The bizarre incident wasn’t Jaramillo’s first. According to trial testimony and previous reports, she led police on a high-speed chase near Grants in a stolen vehicle and then claimed she’d been forced to do so by a man who was never found.
Questions about pursuit
A Santa Fe officer admitted on the witness stand he might have violated parts of the department’s pursuit policy limiting the number of officers who can participate in a chase but said he believed at the time more officers were needed to ensure Jaramillo’s safety.
The department has not yet determined whether the chase violated any policies, Deputy Chief Ben Valdez wrote in an email earlier this week, noting an internal investigation would be completed “once the criminal case has been resolved.”
Carmack-Altwies told jurors during her closing argument the pursuit was necessary.
“The officers weighed the pros and cons of the pursuit,” she said. “They weighed the life of this kidnapping victim against the danger posed by pursuing her. ... We want our police to choose to save kidnapping victims.”
She added if the chase had been called off and Jaramillo had “ended up dead with a knife in her body, the Santa Fe Police Department would have been accused of not caring about a kidnapping victim.
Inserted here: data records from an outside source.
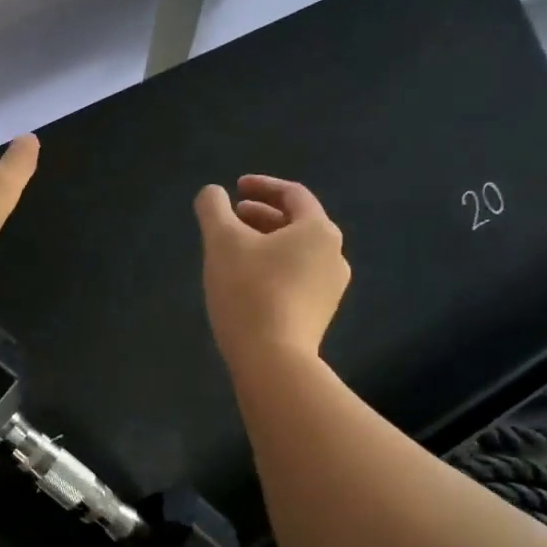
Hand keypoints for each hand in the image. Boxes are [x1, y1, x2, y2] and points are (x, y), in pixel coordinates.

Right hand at [194, 175, 349, 372]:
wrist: (273, 360)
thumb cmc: (249, 291)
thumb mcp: (222, 242)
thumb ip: (213, 209)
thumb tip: (212, 192)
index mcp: (318, 230)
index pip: (292, 195)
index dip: (262, 186)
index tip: (235, 188)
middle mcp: (334, 255)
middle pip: (296, 224)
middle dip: (260, 216)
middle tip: (230, 218)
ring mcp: (330, 288)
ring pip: (295, 254)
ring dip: (265, 244)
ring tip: (234, 251)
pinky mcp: (319, 315)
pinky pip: (296, 279)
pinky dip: (272, 269)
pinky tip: (246, 283)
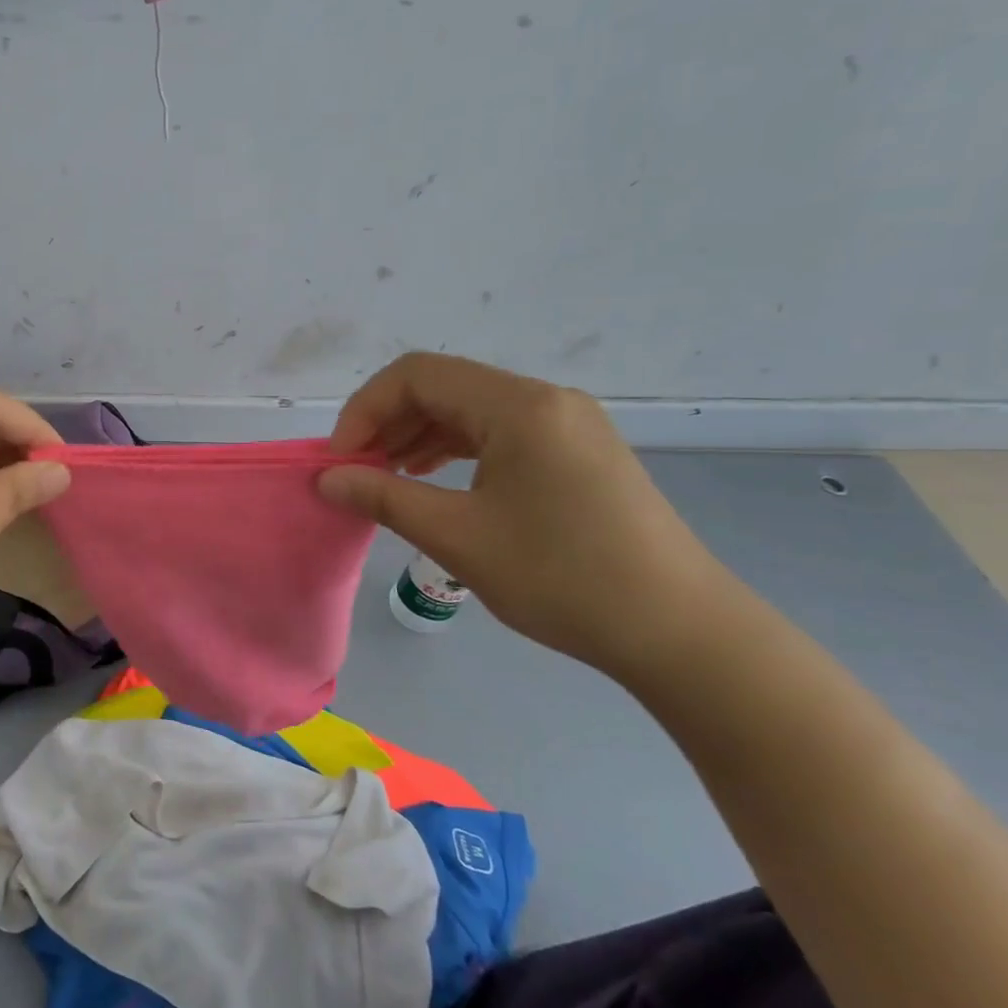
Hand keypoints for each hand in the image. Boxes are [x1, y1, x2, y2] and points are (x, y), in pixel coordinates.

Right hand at [319, 353, 748, 679]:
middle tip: (357, 472)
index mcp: (520, 406)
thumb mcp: (458, 537)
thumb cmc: (561, 577)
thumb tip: (327, 479)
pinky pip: (499, 432)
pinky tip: (434, 481)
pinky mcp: (577, 452)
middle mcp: (546, 400)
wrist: (679, 632)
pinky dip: (456, 450)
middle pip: (444, 387)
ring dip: (419, 436)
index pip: (418, 375)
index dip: (365, 409)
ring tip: (387, 478)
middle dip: (388, 423)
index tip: (341, 460)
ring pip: (471, 409)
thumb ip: (384, 498)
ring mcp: (568, 424)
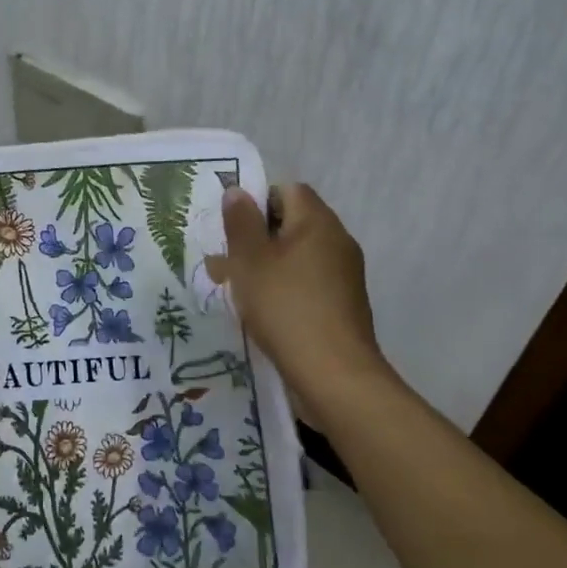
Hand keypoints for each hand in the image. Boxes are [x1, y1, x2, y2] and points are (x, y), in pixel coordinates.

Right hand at [206, 184, 393, 424]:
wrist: (335, 377)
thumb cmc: (286, 308)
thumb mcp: (250, 262)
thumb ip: (241, 223)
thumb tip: (238, 191)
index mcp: (318, 223)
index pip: (288, 190)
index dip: (257, 201)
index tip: (231, 227)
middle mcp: (337, 242)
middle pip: (291, 224)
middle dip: (255, 238)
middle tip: (223, 260)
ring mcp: (343, 276)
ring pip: (295, 256)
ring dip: (264, 265)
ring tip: (230, 287)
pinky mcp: (342, 305)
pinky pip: (305, 282)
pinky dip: (281, 288)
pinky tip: (258, 310)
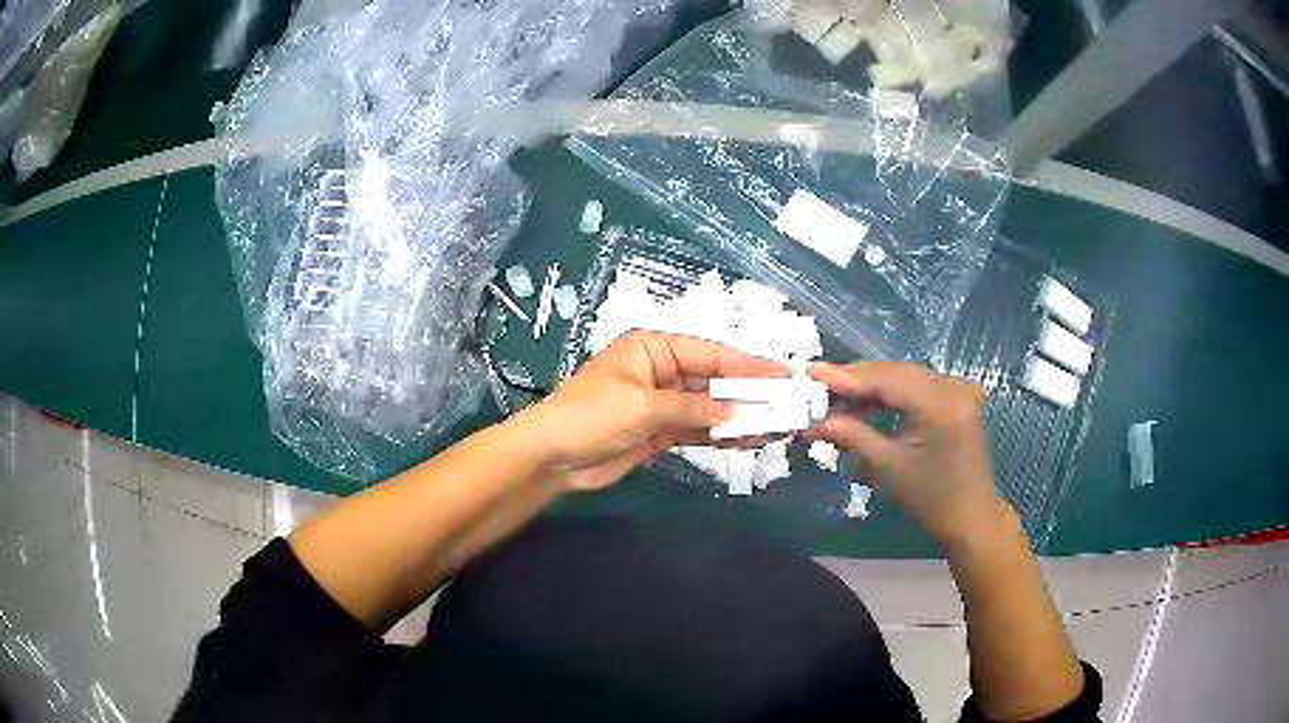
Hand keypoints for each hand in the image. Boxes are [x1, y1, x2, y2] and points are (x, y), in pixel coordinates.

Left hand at [514, 332, 787, 491]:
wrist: (553, 457)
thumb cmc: (592, 414)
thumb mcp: (643, 405)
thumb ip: (692, 408)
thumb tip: (734, 412)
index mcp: (654, 348)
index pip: (709, 353)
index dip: (747, 365)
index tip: (781, 375)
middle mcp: (662, 371)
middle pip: (714, 380)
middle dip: (748, 393)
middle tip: (787, 403)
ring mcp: (662, 404)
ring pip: (710, 407)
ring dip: (740, 416)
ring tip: (778, 424)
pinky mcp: (660, 432)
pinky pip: (698, 430)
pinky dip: (721, 435)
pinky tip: (749, 438)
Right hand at [807, 362, 1006, 545]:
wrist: (971, 518)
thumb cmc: (931, 499)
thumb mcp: (889, 468)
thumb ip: (852, 436)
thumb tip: (813, 422)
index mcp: (941, 403)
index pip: (887, 379)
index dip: (848, 376)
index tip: (812, 372)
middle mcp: (952, 386)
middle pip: (895, 372)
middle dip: (856, 380)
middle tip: (818, 385)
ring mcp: (957, 389)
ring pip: (904, 377)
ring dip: (871, 387)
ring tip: (835, 396)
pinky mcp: (956, 397)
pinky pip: (916, 386)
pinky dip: (890, 394)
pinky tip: (866, 403)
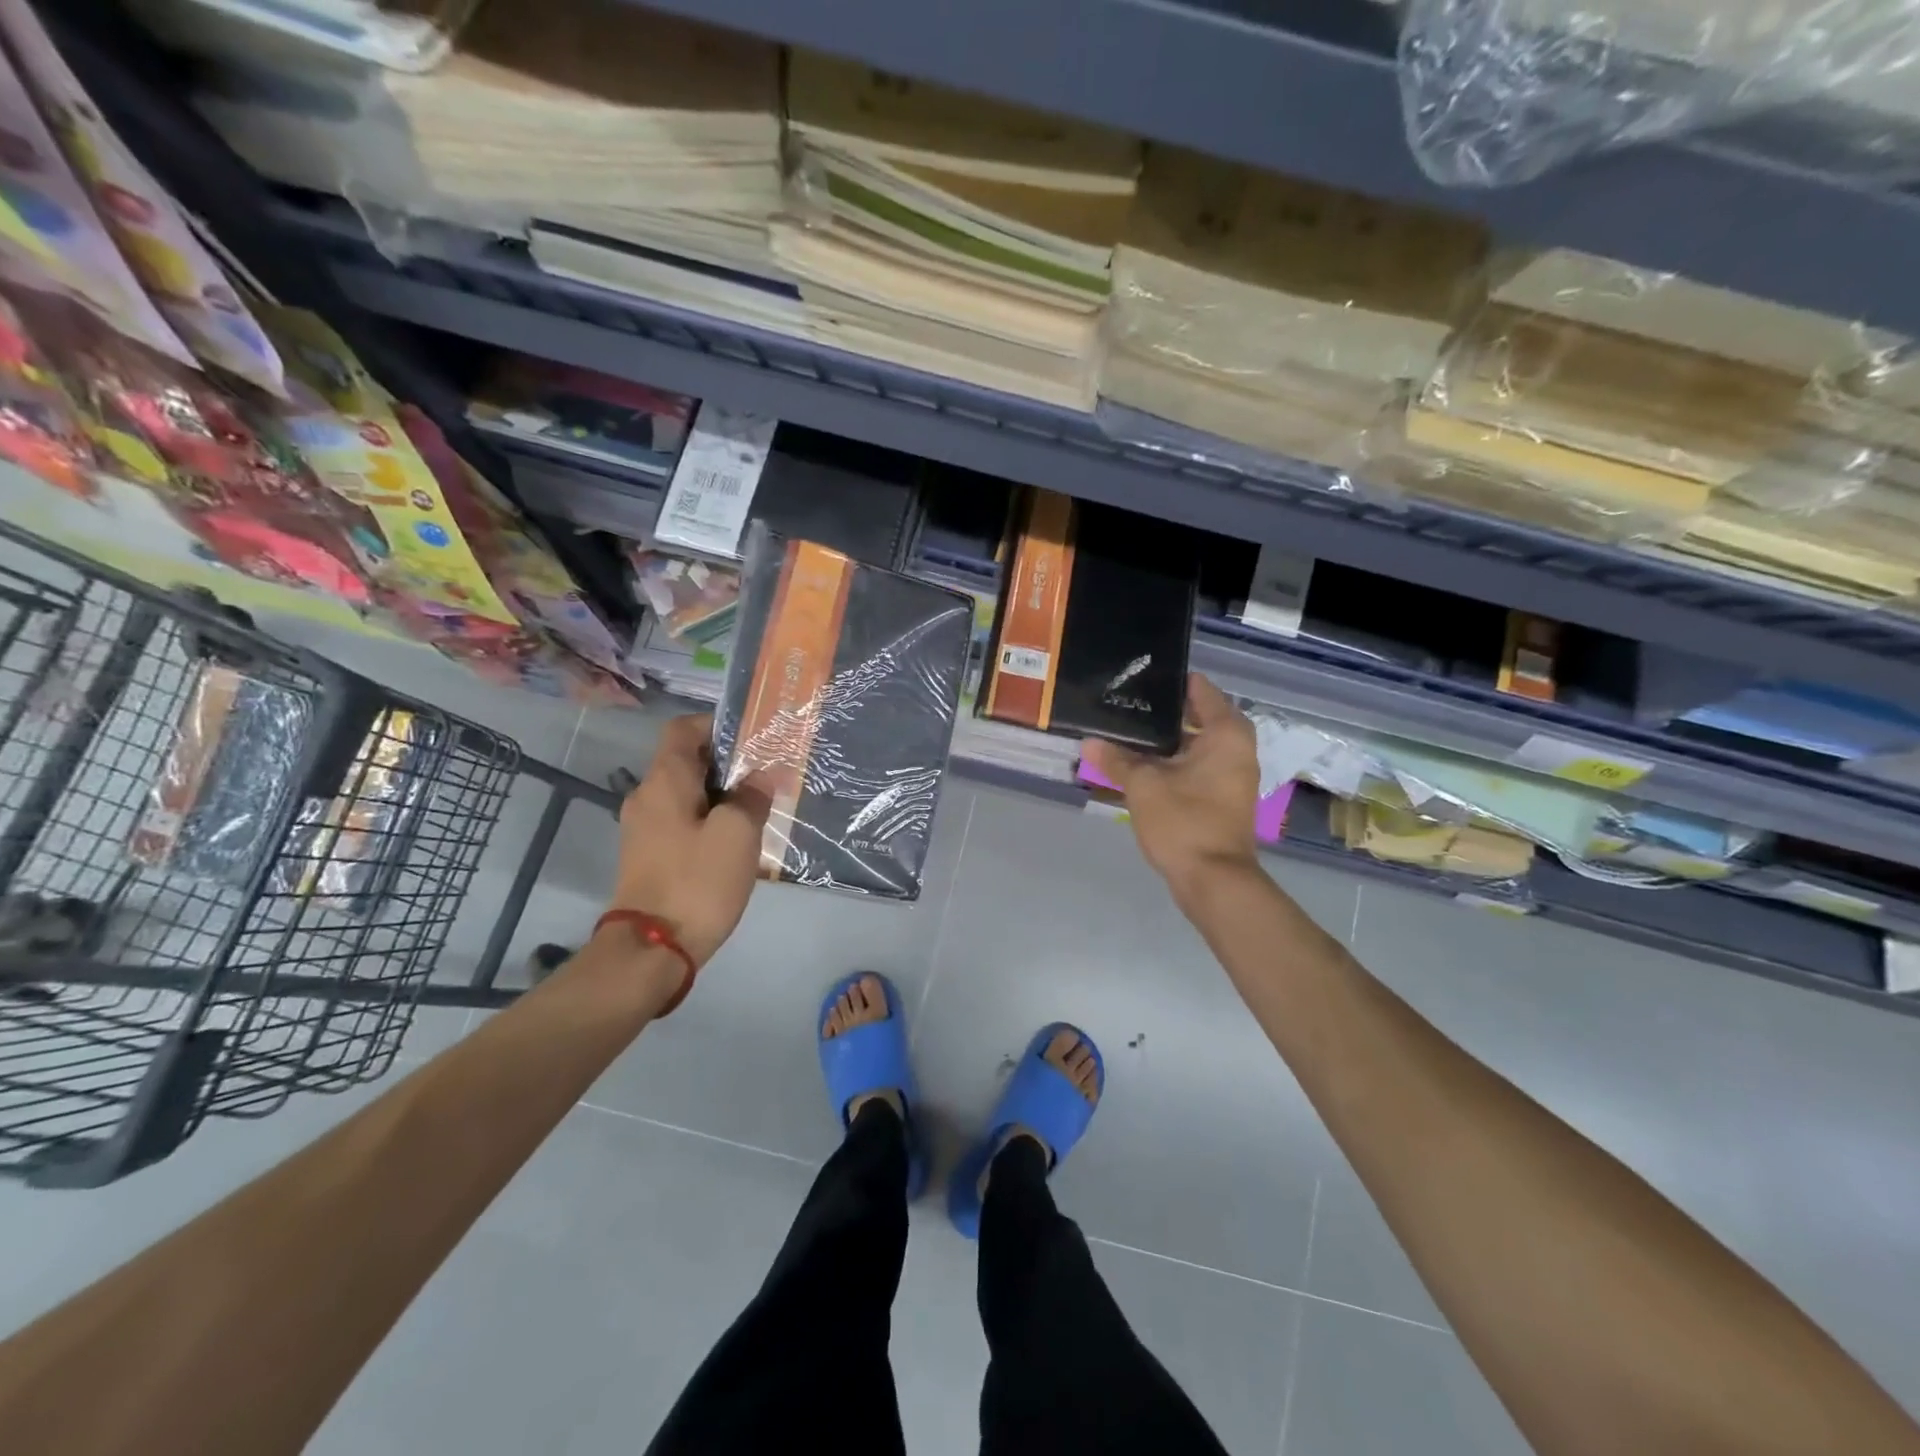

They were damned if they did and damned if they didn’t.”
Silva countered this during his final remarks, arguing none of the dashboard or lapel camera videos from the chase reflects those sentiments.
“Try to find one video where the officers are saying, ‘There is a woman being kidnapped; we need to save her life,’ ” Silva told jurors before they began deliberating.
“None of them are talking about a hostage situation. None of them are talking about guns, knives, kidnapping,” he added.
Silva also argued the state hadn’t proven Jaramillo had a “corrupt, perverted or malicious” state of mind, a required element of the charge of depraved mind murder.
“She didn’t start the day thinking, ‘I’m going to go out with evil intent ... and two people are going to die this morning,” Silva said. “Nobody really knows what she was thinking. Nobody knows what the officers were thinking.”
But Carmack-Altwies had the last word, leaving jurors with this analogy:
“If a firefighter runs into a burning building to save an innocent person, and then that firefighter dies, do we blame that firefighter? Or do we blame the arsonist? We blame the arsonist, and Jeannine Jaramillo is the arsonist.”